Comme à Berlin, les sociaux-démocrates s’opposent à un système qui s’inspire des soviets. Après bien des tergiversations, la république des Conseils de Bavière est proclamée, le 7 avril, peu après celle de la Hongrie, pays qui, le 21 mars, a également choisi de suivre l’exemple des soviets. Dans un texte placardé sur les murs de la ville, l’anarchiste Erich Mühsam annonce que « la liberté de mensonges de la presse va cesser » car « la socialisation des journaux assure la vraie liberté d’opinion du peuple révolutionnaire [7] ». Le lendemain, Marut annonce son projet de collectivisation du secteur à des représentants de la profession, qui pleurnichent.

Le chef du gouvernement bavarois, le social-démocrate Hoffmann, refuse de s’incliner. Il obtient le soutien d’Ebert, des corps francs et d’officiers démobilisés (dont un certain Himmler et un certain Hess). À la tête d’une armée de 50000 hommes, le moustachu Noske se charge à nouveau de matraquer les insurgés : après avoir massacré près de 1000 personnes à Munich, ses troupes le suivent pour réprimer les grèves qui se multiplient à travers le pays.

Échappant par miracle aux baïonnettes, Marut dresse la liste des massacreurs : aux côtés des « officiers, soldats, grands prêtres du parti, juges, procureurs, mouchards », il n’oublie pas de mentionner ceux qui ont été — et qui demeurent — leurs porte-parole et leur propagandistes zélés : les « pisse-copie » de la presse qui ment [8].

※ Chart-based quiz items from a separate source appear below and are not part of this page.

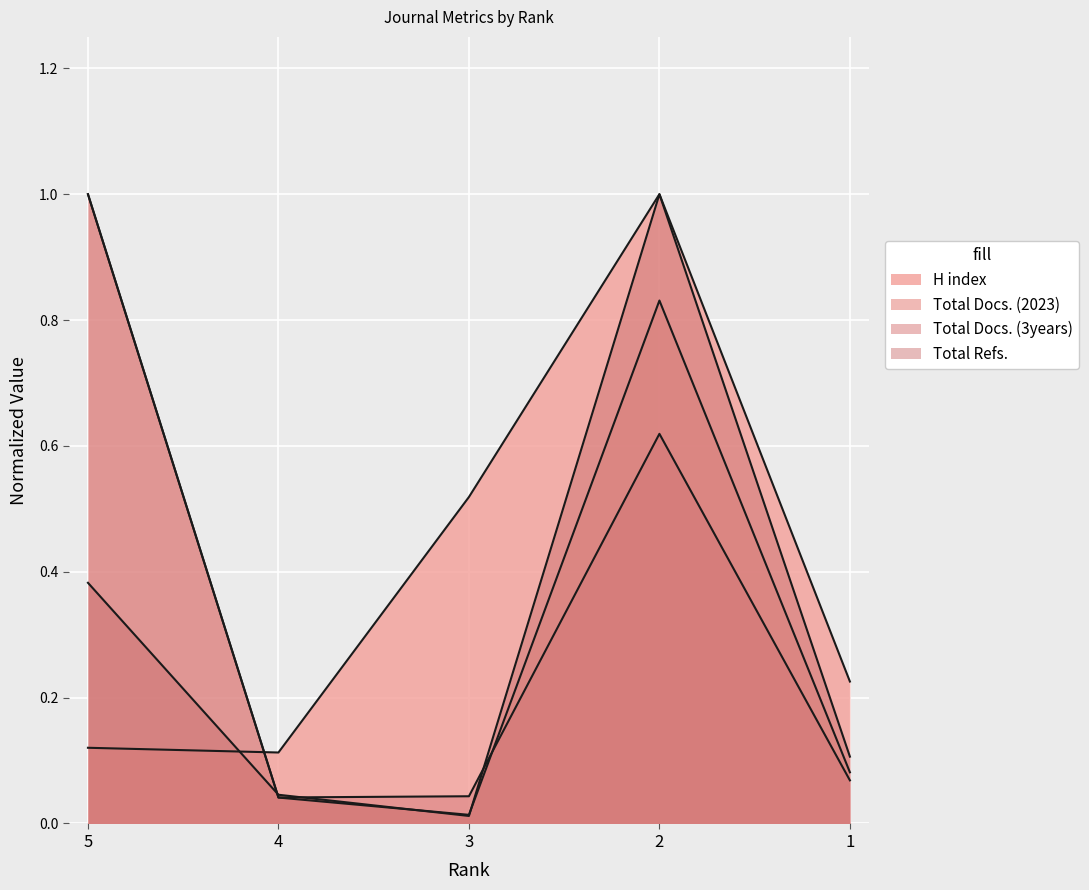

At which category does the chart reach its peak across all series?

2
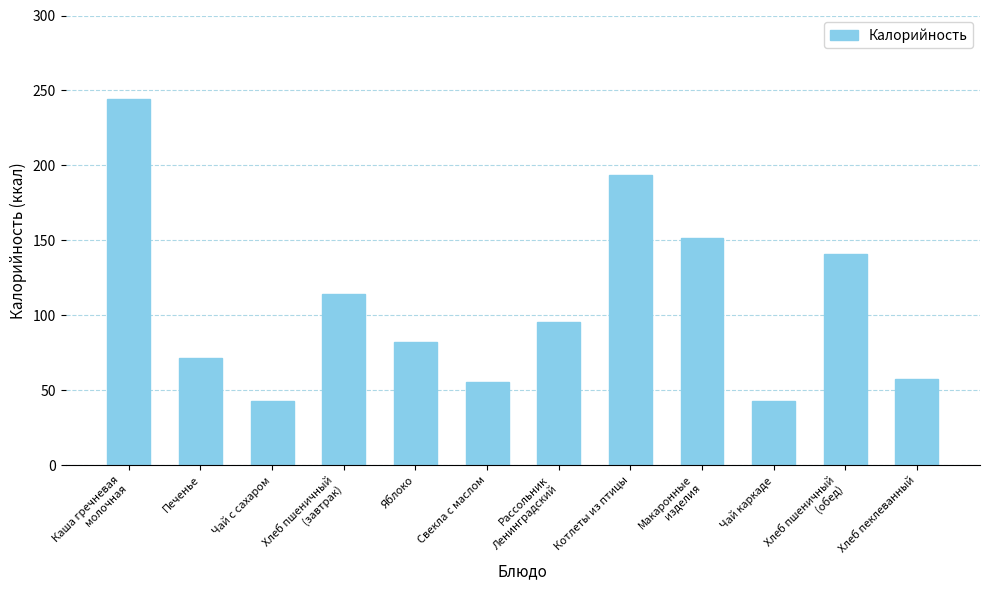

What is the smallest value displayed?

42.6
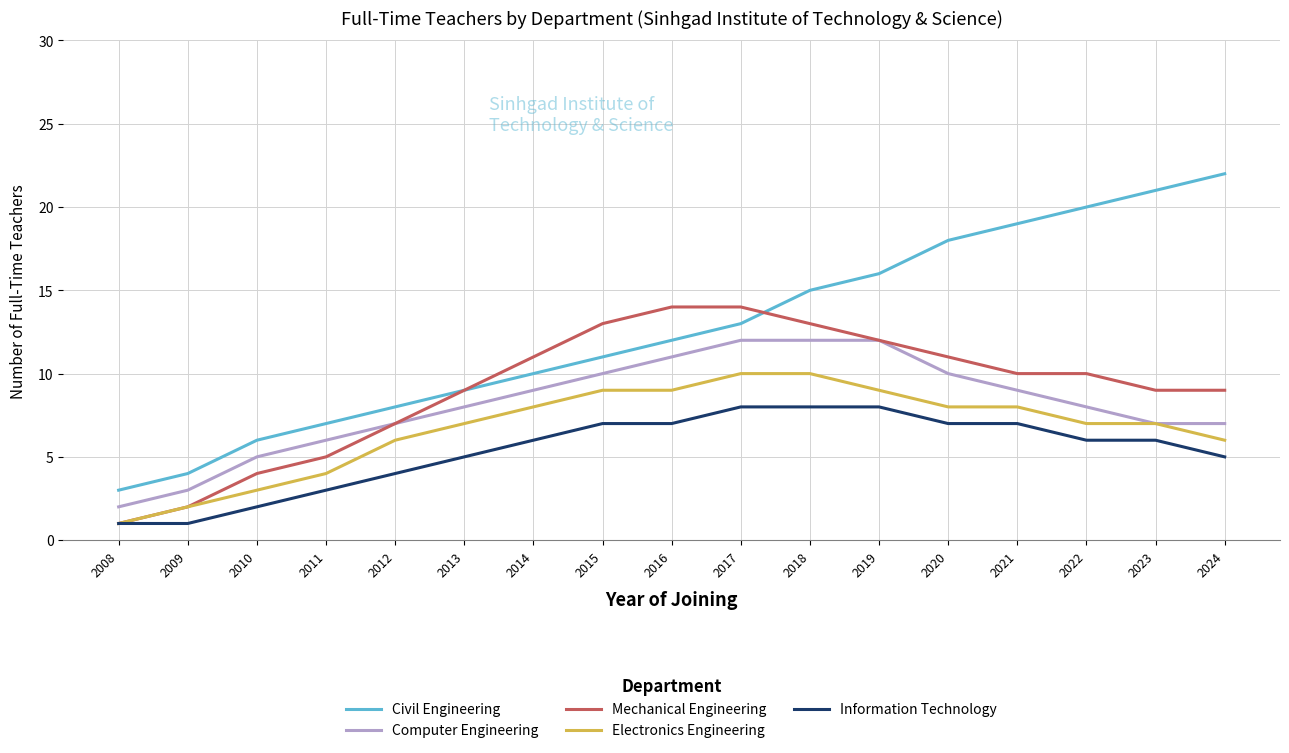

How many Information Technology values are between 4 and 7?

10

Paru dans Le Plan B n°6 (fév-mars 2007)

              

Notes

[1] 10 novembre 1918, cité par Sebastian Haffner, Allemagne, 1918. Une révolution trahie, Complexe, 2001, p. 104.

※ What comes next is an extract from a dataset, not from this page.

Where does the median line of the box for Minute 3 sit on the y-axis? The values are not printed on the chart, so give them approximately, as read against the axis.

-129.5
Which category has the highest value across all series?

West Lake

[2] Gilbert Badia, Les Spartakistes, Julliard, 1966, Coll. « Archives », p. 189.

[3] Cité par L’Humanité, 17 janvier 1995.

[4] Cité par Jean-Paul Musigny, La Révolution mise à mort par ses célébrateurs même. Le mouvement des conseils en Allemagne, 1918-1920, Nautilus, 2001, p. 37.

[5] Sebastian Haffner, op. cit., p. 139.

[6] Cité dans B. Traven, Dans l’État le plus libre du monde, Paris, Babel, « Révolutions », 1999.

[7] Erich Mühsam, La République des Conseils de Bavière. La société libérée de l’État, La Digitale- Spartacus, 1999, p. 76.

[8] Der Ziegelbrenner, 3 décembre 1919.